The measured result can also be affected by the timing of the experiment. A large Foam volume needs time to settle, while for weakly foaming products, the interval between foam generation and volume determination should be as short as possible.
An optional, external thermostat regulates the temperature of the sample volume in the sample reservoir of the SITA FoamTester. The temperature during the measurement may range between 0 and 60°C.
The measurement with the SITA FoamTester is not standardised. Although there are standardised procedures such as the Ross-Miles test (ASTM D1173), but its quantitative statement is limited to the maximum foam volume and the observation of foam decay. Additionally, it differs in the method of foam generation and is restricted to highly foaming solutions.
Other quasi-standardised tests, such as the plate test for determining the performance of a dishwashing detergent, specifically address the needs of a particular industry.
For comparability with the SITA FoamTester, Triton X100 is used as a surfactant standard, but SDS or SLES are also suitable surfactants.
While the SITA FoamTester determines all foam properties optically, the R-2000 used a conductivity needle sensor.
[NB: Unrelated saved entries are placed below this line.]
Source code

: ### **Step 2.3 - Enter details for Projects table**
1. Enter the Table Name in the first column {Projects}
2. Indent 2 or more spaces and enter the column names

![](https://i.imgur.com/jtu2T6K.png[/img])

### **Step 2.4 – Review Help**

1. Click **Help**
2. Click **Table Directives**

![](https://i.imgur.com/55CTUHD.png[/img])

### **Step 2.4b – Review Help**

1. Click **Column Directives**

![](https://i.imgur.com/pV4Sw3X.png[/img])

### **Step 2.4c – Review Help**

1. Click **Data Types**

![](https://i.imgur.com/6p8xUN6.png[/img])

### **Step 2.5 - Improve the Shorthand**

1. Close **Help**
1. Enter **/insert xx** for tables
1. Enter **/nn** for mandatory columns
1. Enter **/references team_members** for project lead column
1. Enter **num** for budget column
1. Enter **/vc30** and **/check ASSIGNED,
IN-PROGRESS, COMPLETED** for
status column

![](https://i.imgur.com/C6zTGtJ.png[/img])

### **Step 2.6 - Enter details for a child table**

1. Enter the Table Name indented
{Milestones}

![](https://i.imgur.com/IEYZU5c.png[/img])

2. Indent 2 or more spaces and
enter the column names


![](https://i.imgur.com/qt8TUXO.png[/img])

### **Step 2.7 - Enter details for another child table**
As a result, the R-2000 worked significantly slower and had disadvantages in measuring quickly decaying foams. In addition, the measuring principle was only suitable for conductive liquids.
With its fast optical measurement methods, the SITA FoamTester determines additional foam properties such as different volume types, Drainage behaviour, and Foam structure.
The principle of mechanical foam generation with the proven stirring disc remains the same. This ensures that the generated foams are comparable.